Crude prices settled up 6% on Wednesday, recouping virtually all of what they lost in the previous session. The rebound was largely technical, though it was also helped by a benign weekly dataset on U.S. oil supply-demand and reports of a vessel blockage in the Suez Canal waterway, where at least 10% of the world’s oil passes through.
“The Suez Canal story provided the fundamental base for what was essentially a technical rebound from oversold conditions we reached in over a four-session window that wiped out a net 11%,” said John Kilduff, founding partner at New York energy hedge fund Again Capital.
“But the path of least resistance still seems lower as too much optimism had been priced in on economic reopenings and we’ll just have to see how that washes with the new Covid wave in Europe and mitigation efforts on the bloc.”
New York-traded West Texas Intermediate, the benchmark for U.S. crude, settled at $61.18 per barrel, up $3.42, or 6%, recouping most of Tuesday's losses. WTI hit a six-week low of $57.34 in the previous session.
London-traded Brent, the global benchmark for crude, settled at $64.41, up $3.62, or 6%, also recovering most of the previous session's declines. Brent struck a six-week low of $60.51 on Tuesday.
The plunge in oil in recent days came after a near-interrupted four-month long rally driven by OPEC+ production cuts, the promise of economic reopenings from Covid-19 closures and a blockbuster U.S. pandemic relief that was underway. During that run-up, WTI had risen from a little under $36 per barrel on Oct. 30 to reach just under $68 by March 8. Brent went from under $38 to just above $71 in that same stretch.

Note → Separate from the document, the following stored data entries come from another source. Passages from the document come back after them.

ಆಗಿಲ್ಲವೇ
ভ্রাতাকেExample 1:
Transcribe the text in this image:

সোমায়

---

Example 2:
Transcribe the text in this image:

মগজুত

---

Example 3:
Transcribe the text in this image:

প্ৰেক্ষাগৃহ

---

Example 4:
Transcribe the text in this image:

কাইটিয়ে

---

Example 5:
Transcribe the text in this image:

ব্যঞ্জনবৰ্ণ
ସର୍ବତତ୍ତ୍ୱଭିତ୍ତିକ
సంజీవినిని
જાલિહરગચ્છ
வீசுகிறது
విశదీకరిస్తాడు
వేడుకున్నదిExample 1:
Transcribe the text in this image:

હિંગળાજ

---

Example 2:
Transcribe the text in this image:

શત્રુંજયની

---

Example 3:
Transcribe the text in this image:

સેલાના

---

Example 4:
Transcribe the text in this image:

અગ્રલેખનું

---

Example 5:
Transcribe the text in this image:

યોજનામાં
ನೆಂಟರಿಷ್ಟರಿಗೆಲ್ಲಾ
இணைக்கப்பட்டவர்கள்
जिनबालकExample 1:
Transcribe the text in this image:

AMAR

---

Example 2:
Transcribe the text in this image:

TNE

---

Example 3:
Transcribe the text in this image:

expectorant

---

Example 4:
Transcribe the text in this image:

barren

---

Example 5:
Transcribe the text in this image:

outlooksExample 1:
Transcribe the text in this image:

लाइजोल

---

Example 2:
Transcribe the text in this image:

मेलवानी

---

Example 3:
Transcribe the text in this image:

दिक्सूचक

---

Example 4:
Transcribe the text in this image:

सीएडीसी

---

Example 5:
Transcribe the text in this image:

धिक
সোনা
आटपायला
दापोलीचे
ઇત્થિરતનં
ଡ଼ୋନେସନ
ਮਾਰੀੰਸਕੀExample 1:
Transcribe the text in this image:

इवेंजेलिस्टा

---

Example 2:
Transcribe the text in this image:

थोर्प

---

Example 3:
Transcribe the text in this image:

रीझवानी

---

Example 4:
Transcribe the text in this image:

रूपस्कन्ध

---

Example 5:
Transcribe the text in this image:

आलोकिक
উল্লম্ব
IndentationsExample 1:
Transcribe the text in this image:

The rally hit a bump after both crude benchmarks fell 7% on Thursday and another 6% on Tuesday on worries about Europe’s growing pandemic curbs and excruciatingly slow rollout of Covid-19 vaccines.
Wednesday’s rebound came after the daily and hourly RSI, or Relative Strength Index, reached oversold areas when Brent hit $60.50.

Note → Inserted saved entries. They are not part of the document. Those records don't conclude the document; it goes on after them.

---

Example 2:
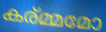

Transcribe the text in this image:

കര്മ്മമോ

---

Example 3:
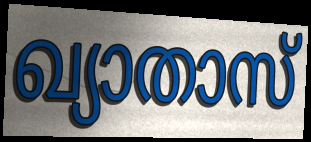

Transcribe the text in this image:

ഖ്യാതാസ്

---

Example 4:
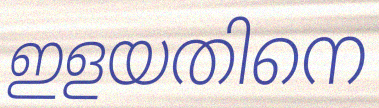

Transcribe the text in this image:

ഇളയതിനെ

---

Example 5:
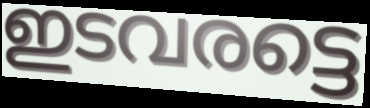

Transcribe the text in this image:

ഇടവരട്ടെ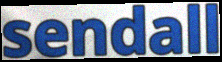
sendall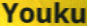
Youku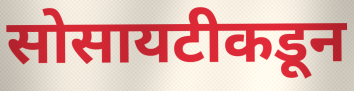
सोसायटीकडूनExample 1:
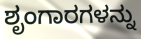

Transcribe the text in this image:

ಶೃಂಗಾರಗಳನ್ನು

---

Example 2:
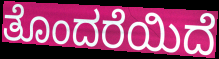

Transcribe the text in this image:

ತೊಂದರೆಯಿದೆ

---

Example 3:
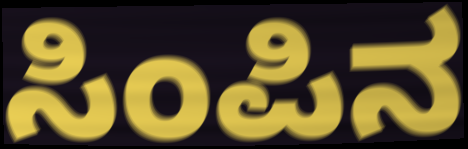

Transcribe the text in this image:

ಸಿಂಪಿನ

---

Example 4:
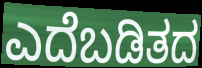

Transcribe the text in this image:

ಎದೆಬಡಿತದ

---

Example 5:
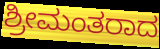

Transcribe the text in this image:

ಶ್ರೀಮಂತರಾದ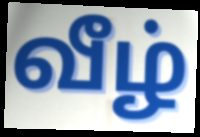
வீழ்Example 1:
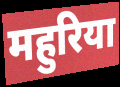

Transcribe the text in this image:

महुरिया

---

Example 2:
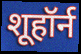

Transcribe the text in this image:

शूहॉर्न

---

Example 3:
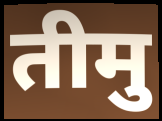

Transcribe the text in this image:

तीमु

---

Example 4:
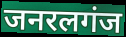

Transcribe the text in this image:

जनरलगंज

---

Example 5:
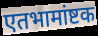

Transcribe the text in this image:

एतभामांष्टक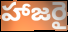
హాజరైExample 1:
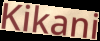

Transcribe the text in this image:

Kikani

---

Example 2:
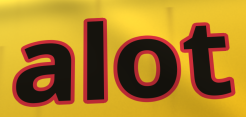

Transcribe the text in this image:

alot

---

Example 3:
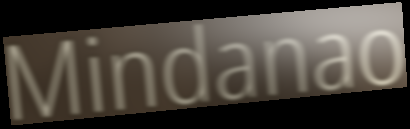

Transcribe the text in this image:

Mindanao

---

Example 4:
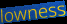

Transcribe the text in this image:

lowness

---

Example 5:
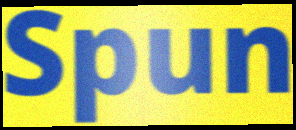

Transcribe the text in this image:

SpunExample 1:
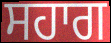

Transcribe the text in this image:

ਸਹਾਗ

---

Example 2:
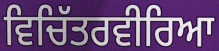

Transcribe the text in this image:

ਵਿਚਿੱਤਰਵੀਰਿਆ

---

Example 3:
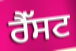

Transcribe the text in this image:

ਰੈੱਸਟ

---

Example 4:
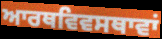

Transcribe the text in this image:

ਆਰਥਵਿਵਸਥਾਵਾਂ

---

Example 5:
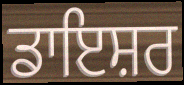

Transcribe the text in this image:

ਡਾਇਸ਼ਰ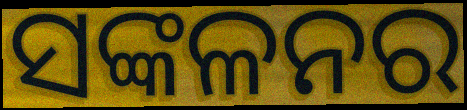
ସଙ୍କଳନର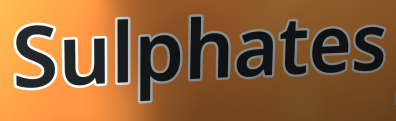
Sulphates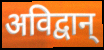
अविद्वान्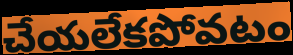
చేయలేకపోవటం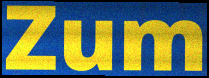
Zum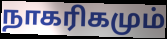
நாகரிகமும்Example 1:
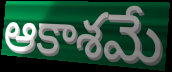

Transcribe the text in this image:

ఆకాశమే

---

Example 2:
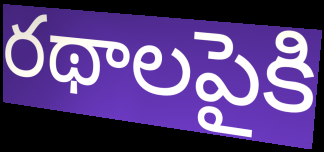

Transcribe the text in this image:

రథాలపైకి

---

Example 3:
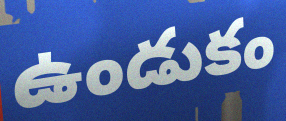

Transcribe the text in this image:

ఉండుకం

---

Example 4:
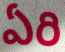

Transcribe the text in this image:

ఏరి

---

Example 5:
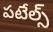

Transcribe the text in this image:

పటేల్స్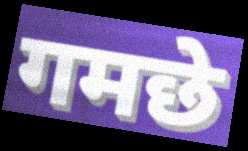
गमछेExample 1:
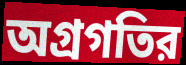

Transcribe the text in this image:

অগ্রগতির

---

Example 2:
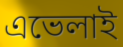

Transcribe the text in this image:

এভেলাই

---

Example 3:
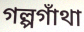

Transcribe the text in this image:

গল্পগাঁথা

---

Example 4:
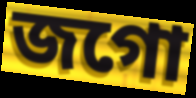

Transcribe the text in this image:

জগো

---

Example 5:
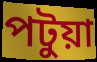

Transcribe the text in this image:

পটুয়াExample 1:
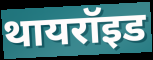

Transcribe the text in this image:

थायरॉइड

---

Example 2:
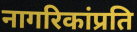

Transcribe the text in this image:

नागरिकांप्रति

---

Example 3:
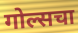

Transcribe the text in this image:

गोल्सचा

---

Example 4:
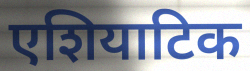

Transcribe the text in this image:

एशियाटिक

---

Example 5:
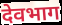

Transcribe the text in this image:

देवभागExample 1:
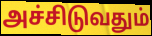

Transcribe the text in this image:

அச்சிடுவதும்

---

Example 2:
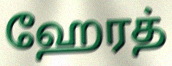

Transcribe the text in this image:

In the Suez Canal, powerful winds forced a ship aground on one of its banks, blocking nearly the entire width of the waterway and producing a large traffic jam in one of the world’s most important maritime arteries. As of Wednesday morning, more than 100 ships were stuck at each end of the 120-mile canal, which connects the Red Sea to the Mediterranean and carries roughly 10 percent of worldwide shipping traffic.
Meanwhile supply-demand data for the week ended March 19, released by the Energy Information Administration on Wednesday, was received positively by the market.

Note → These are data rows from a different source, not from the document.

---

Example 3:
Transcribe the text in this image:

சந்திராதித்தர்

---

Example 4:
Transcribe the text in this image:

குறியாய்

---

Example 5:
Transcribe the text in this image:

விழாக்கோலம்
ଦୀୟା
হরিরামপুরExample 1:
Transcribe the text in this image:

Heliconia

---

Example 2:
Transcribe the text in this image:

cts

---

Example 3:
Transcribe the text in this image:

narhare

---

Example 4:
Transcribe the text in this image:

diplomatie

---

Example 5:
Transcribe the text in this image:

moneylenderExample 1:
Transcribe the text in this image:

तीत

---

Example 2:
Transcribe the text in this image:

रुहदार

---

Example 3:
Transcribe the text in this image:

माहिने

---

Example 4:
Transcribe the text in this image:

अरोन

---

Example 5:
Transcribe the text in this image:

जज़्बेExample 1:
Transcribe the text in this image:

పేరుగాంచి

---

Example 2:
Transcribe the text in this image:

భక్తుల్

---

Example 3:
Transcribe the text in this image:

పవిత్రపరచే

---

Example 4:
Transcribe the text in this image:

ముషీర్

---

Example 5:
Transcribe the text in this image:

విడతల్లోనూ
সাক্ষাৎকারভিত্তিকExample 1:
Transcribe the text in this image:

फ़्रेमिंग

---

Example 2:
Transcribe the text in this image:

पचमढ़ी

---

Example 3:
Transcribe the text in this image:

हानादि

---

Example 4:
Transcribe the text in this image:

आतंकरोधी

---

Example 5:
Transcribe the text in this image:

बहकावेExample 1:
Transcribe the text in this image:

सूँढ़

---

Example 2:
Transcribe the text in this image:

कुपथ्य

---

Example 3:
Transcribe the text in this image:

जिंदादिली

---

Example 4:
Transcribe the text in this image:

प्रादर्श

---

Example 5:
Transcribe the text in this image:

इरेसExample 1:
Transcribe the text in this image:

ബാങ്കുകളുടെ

Crude oil inventories jumped 1.912 million barrels last week, compared with analysts' expectations for a draw of 272,000 barrels.
Distillate stockpiles, which include diesel and heating oil, jumped 3.806 million barrels in the week against expectations for a draw of 122,000 barrels, the EIA data showed.
Refinery crude runs were 956,000 barrels. The weekly refinery utilization rate was 5.5%, according to the EIA report.
Gasoline inventories rose 203,000 barrels last week the EIA said, compared with expectations for a 1.186 million-barrel build.